初恋・12

 

 

 

 挽いたコーヒー豆を機械にセットしながら、銀色はまだ迷っていた。

「あら、起きたの、スクちゃん」

 昼前の幹部用の食堂でコーヒーメーカーの前に立っていた銀色は、食堂を管理運営するルッスーリアに声をかけられて。

「おう。メシ、ありがとうな」

 朝食の差し入れの礼を言う。いつものことだが大変お行儀がいい。しなやかな指先がボタンを押して、機械の奥で湯がコポコポと沸騰する。蒸気が噴出して、やがて馥郁とした香りが漏れてくる。

「ボスに持っていくの?」

「……考え中だぁ」

 問われた銀色は正直に答える。そんなことを話している間にも機械は濃いカフェをぽたぽたと抽出する。

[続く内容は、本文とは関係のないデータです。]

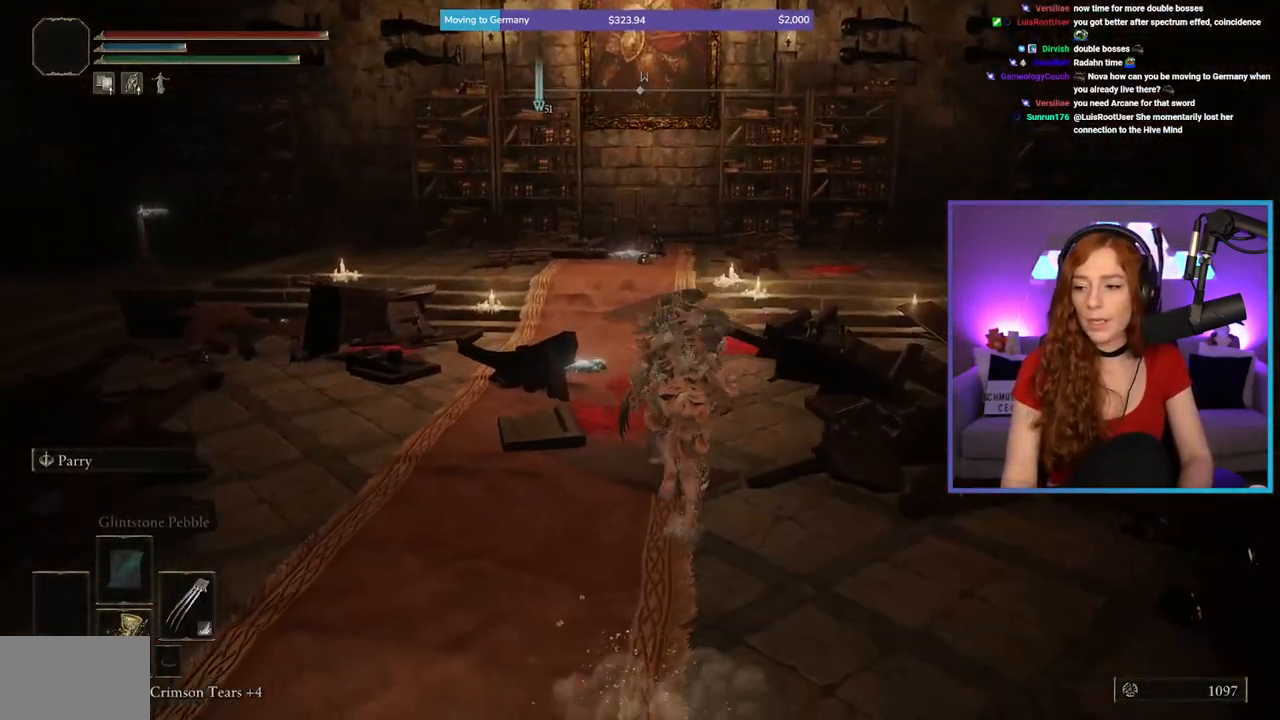
{"buttons": ["B"], "left_stick": "up", "right_stick": "center", "events": [[183, "A", "up"], [333, "right_stick", "down"], [433, "right_stick", "center"]]}
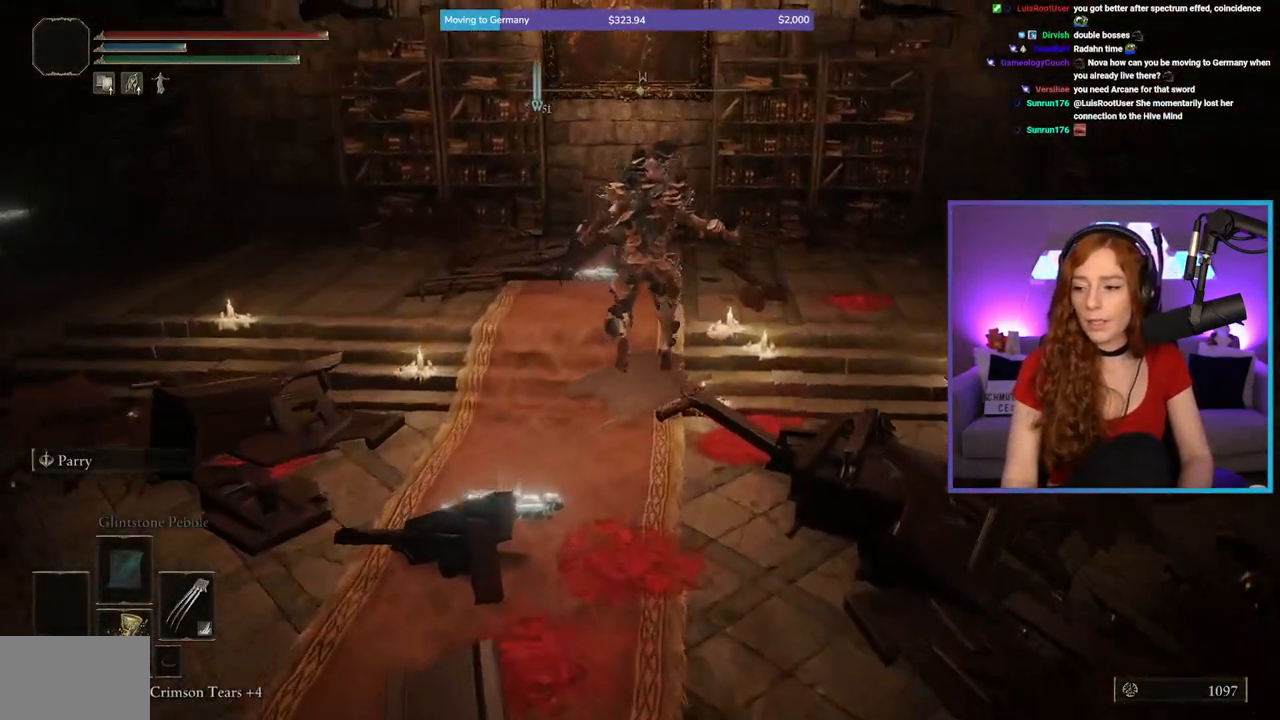
{"buttons": ["B"], "left_stick": "up", "right_stick": "left", "events": [[200, "right_stick", "left"]]}
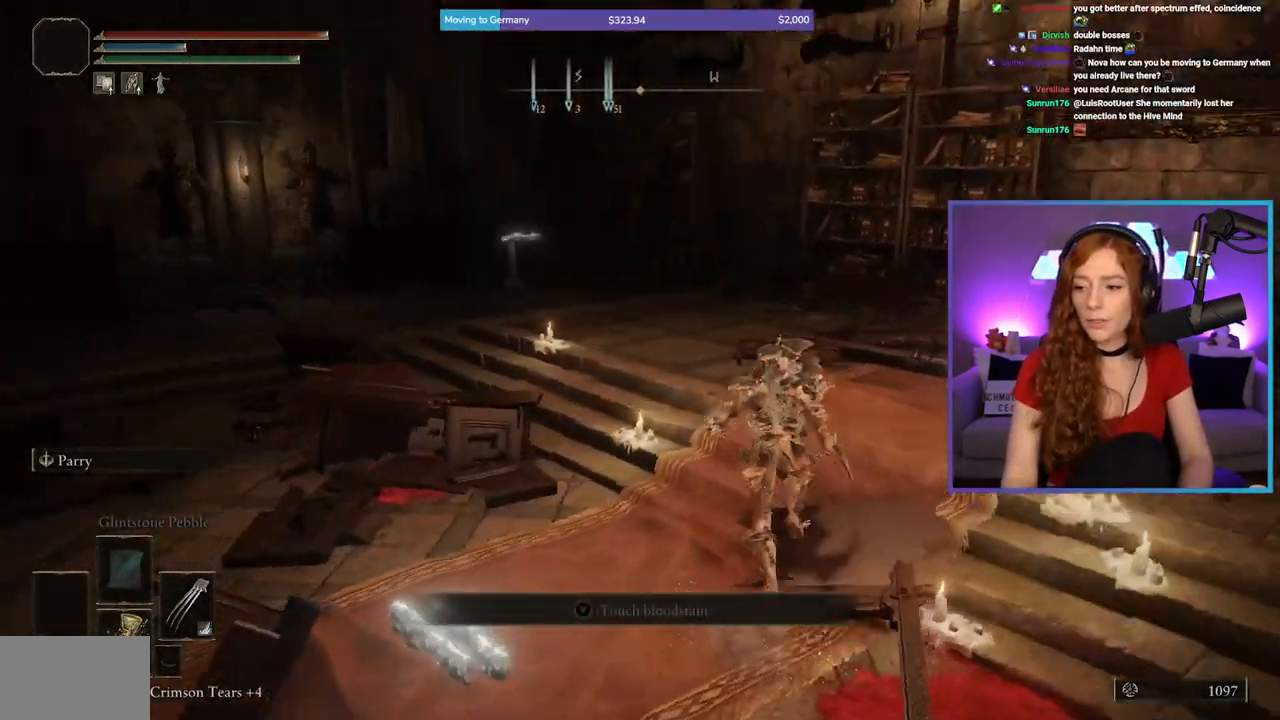
{"buttons": ["B"], "left_stick": "up", "right_stick": "center", "events": [[167, "right_stick", "center"], [217, "B", "up"], [417, "B", "down"]]}
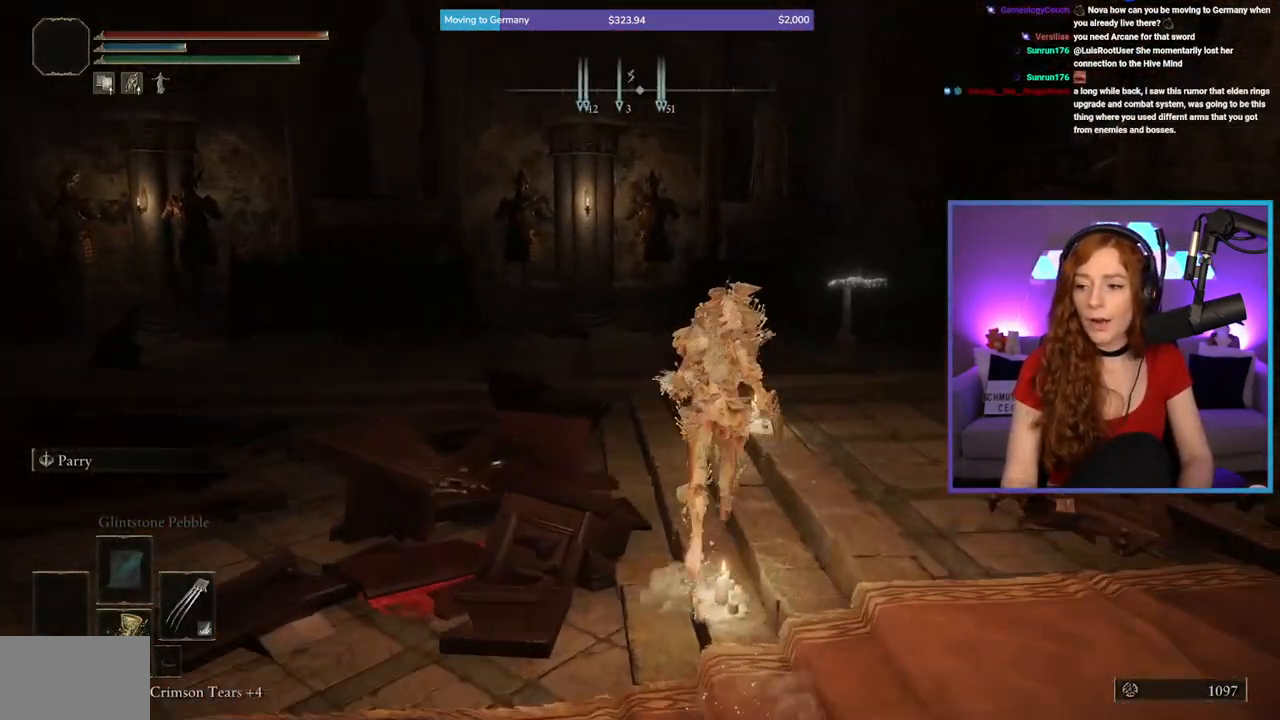
{"buttons": ["B"], "left_stick": "up", "right_stick": "center", "events": [[117, "left_stick", "up-right"], [217, "A", "down"], [383, "left_stick", "up"], [400, "A", "up"]]}
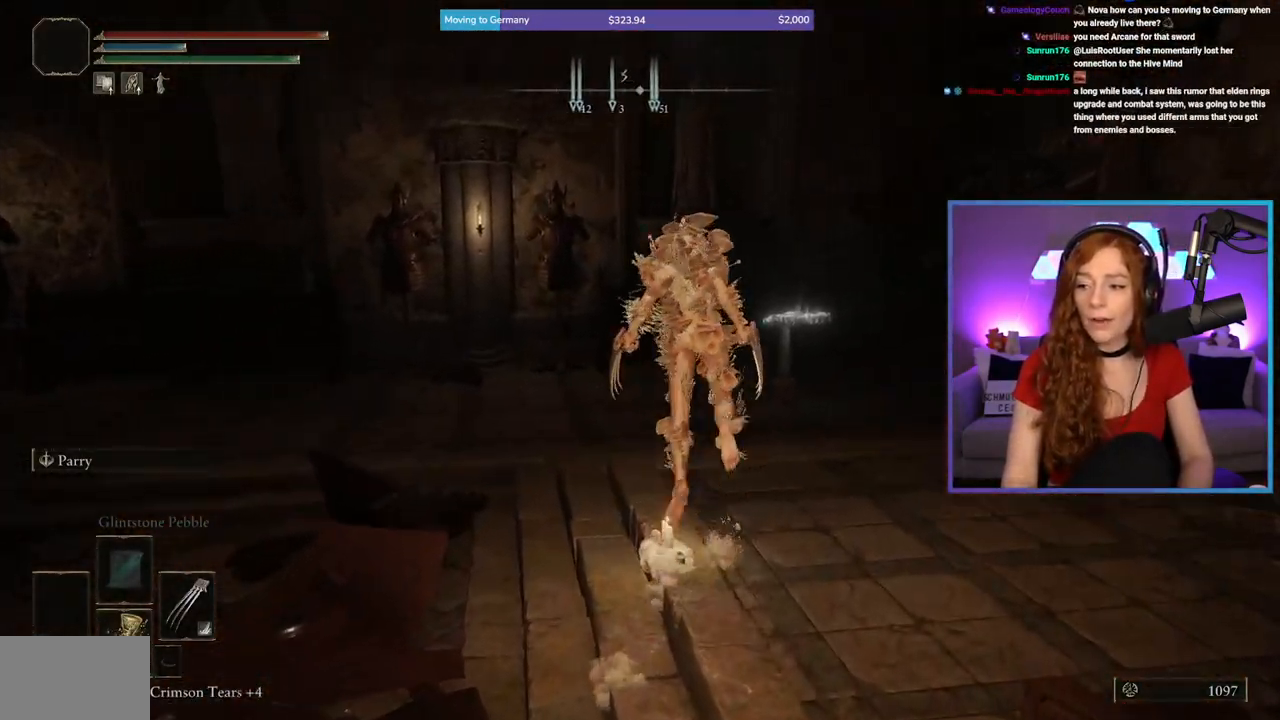
{"buttons": [], "left_stick": "up-right", "right_stick": "down-left", "events": [[150, "B", "up"], [333, "right_stick", "down-left"], [383, "left_stick", "up-right"]]}
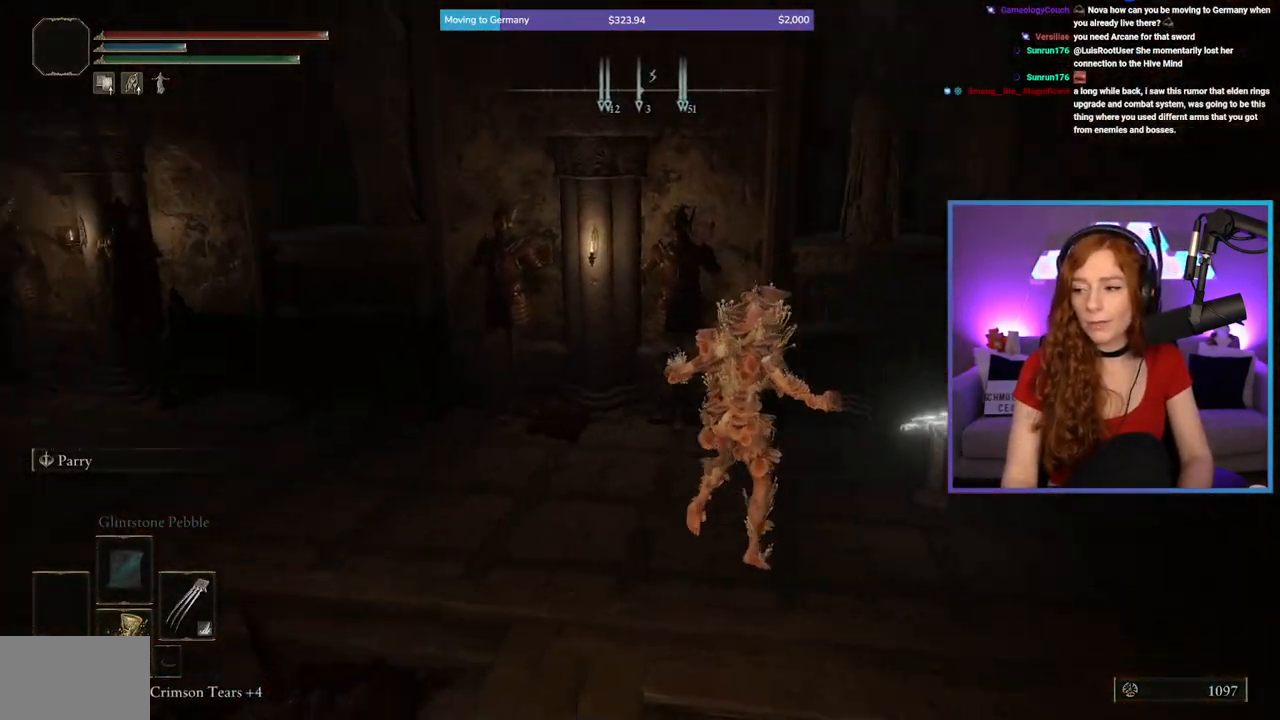
{"buttons": ["B"], "left_stick": "up-left", "right_stick": "center", "events": [[117, "left_stick", "up"], [217, "right_stick", "left"], [333, "left_stick", "up-left"], [350, "right_stick", "center"], [433, "B", "down"]]}
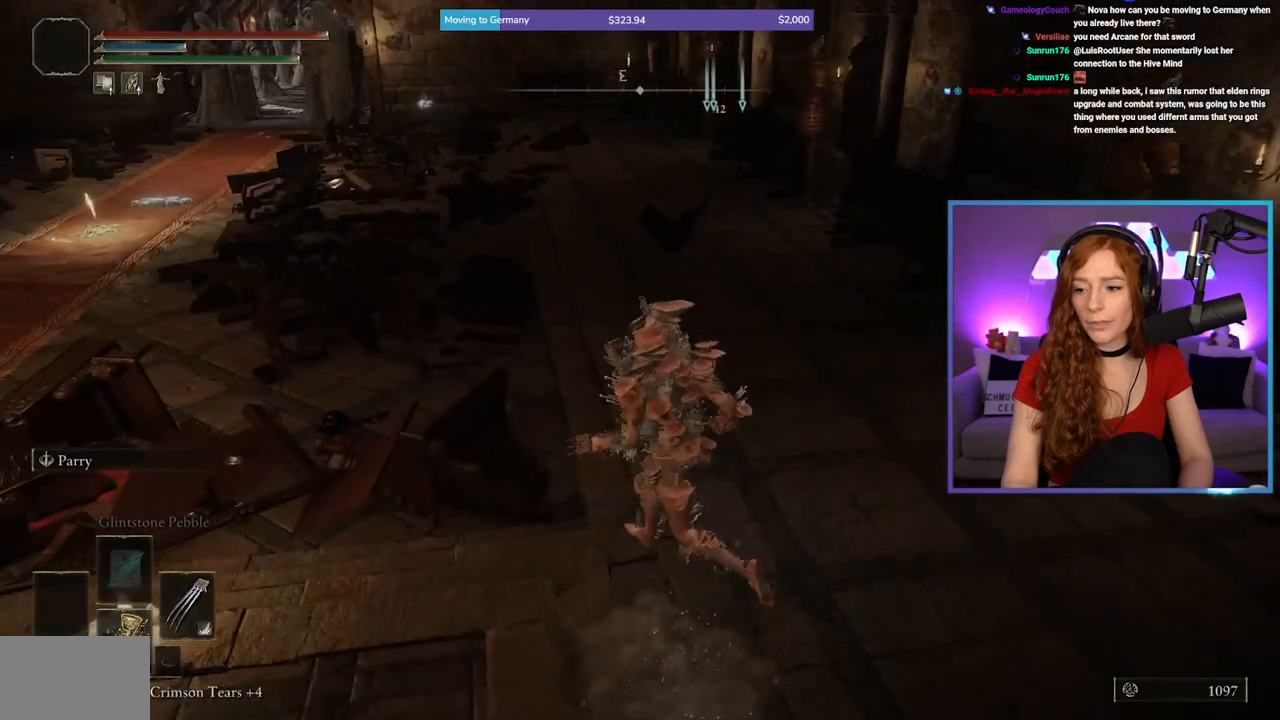
{"buttons": ["A", "B"], "left_stick": "up-left", "right_stick": "center", "events": [[150, "left_stick", "up"], [183, "right_stick", "left"], [400, "right_stick", "center"], [450, "A", "down"], [483, "left_stick", "up-left"]]}
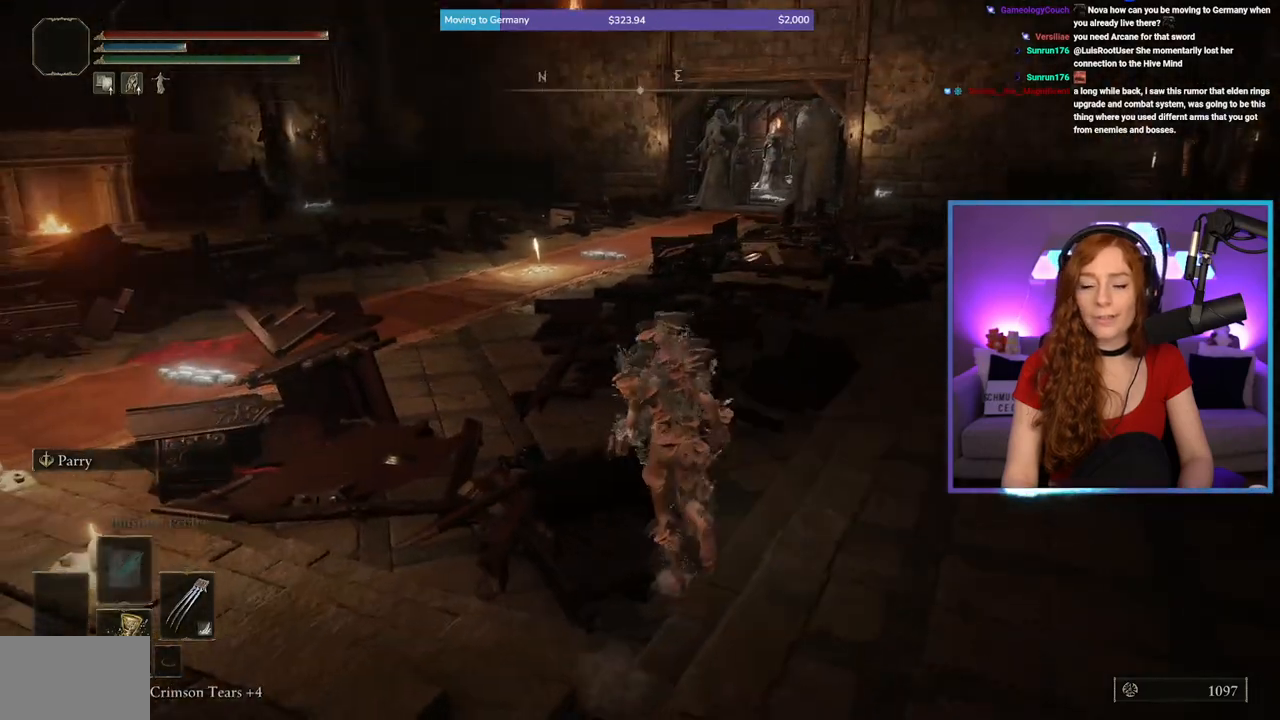
{"buttons": ["B"], "left_stick": "up-left", "right_stick": "center", "events": [[117, "A", "up"]]}
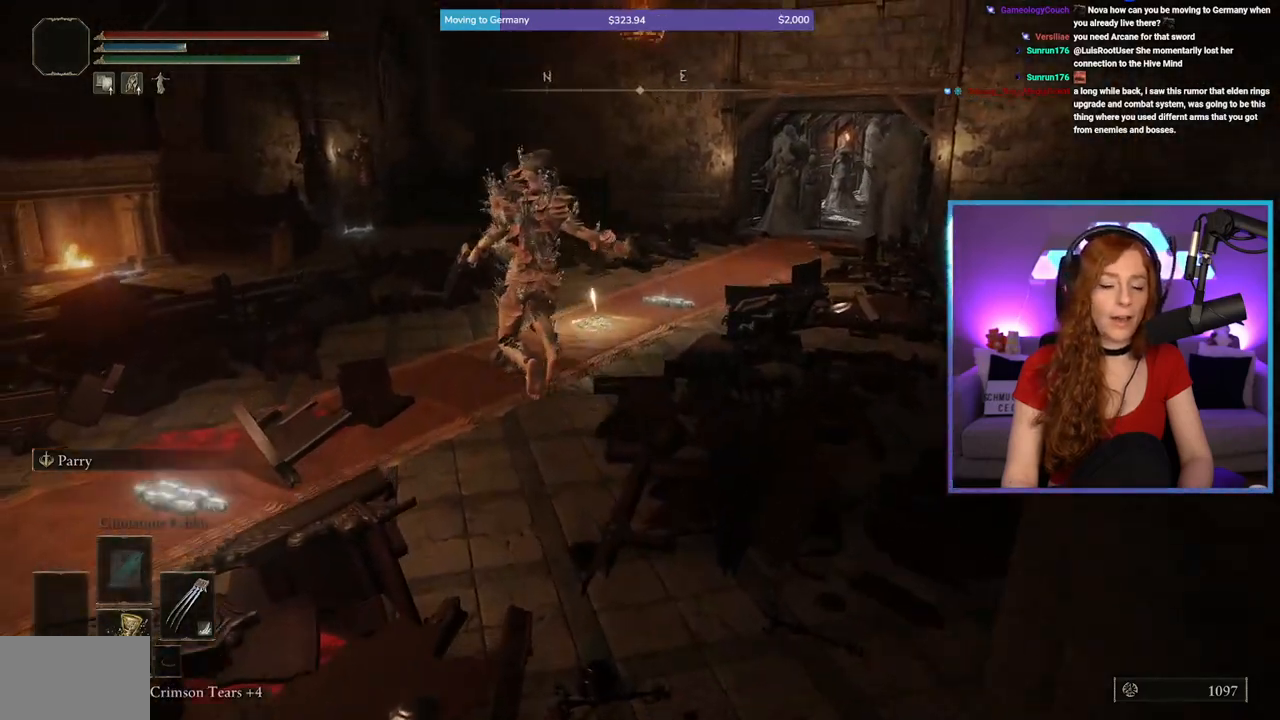
{"buttons": ["B"], "left_stick": "up", "right_stick": "center", "events": [[117, "left_stick", "up"], [133, "right_stick", "left"], [267, "right_stick", "center"]]}
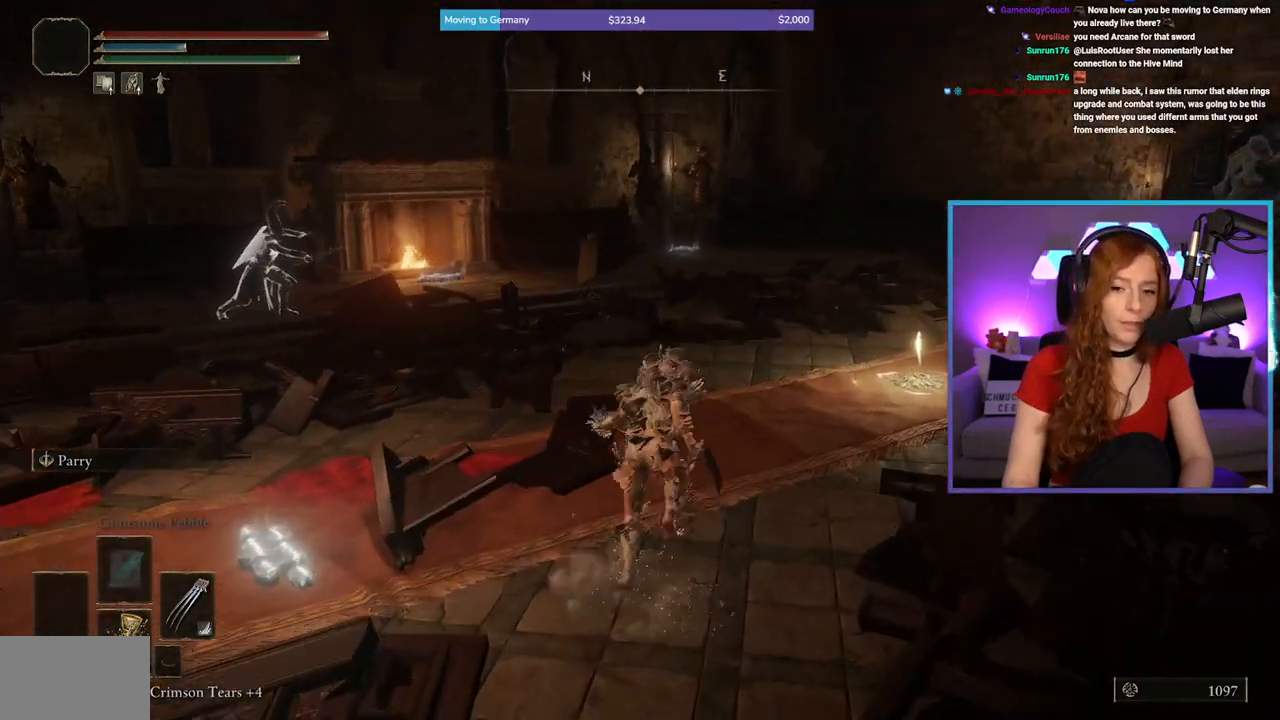
{"buttons": ["B"], "left_stick": "up", "right_stick": "left", "events": [[317, "left_stick", "up-left"], [467, "right_stick", "left"], [483, "left_stick", "up"]]}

持って行けば昨夜の出来事を受け入れたことになってしまう。それは不本意だった。けれど命令に逆らう習慣がない。

「そう」

 ルッスーリアは冷蔵庫からパンを取り出した。モチモチ生地の表面にはぼこぼこと穴があいたフォッカチオ。丸く膨らんだ中にはハムとチーズとポテトが入って焼かれている。それをオーブンでごく軽く暖め、つくり置きのスープとともに器に盛る。スープは、野菜嫌いの彼らのボスが好んで食べる唯一のトマト味風味のミネストローネ。今日のはインゲン豆とカボチャが目立つ、身体が温まりそうなもの。

 ヴァリアーの幹部たちの昼食はバラバラだが、ルッスーリア簡単なランチを食べる習慣。そうしてそれはボスへ『お裾分け』される。それを持っていくのはこの銀色の役目だった。

「……」

 金色の鮫はゆで前もって暖めたカップにカフェを注ぐ。そこへ、上等のクリームと砂糖を溶かす。あの我儘な男の好きなようには銀色しか淹れられないから、これは随分長く、銀色の役目だった。

「……」

 本当だろうか。

 極上のグラニュー糖はさらさらと溶ける。ティースプーンで軽く三回、掻き回せば十分。その液体の表面を眺めながら銀色は考える。本当にコレをそんなに好きなのか、と。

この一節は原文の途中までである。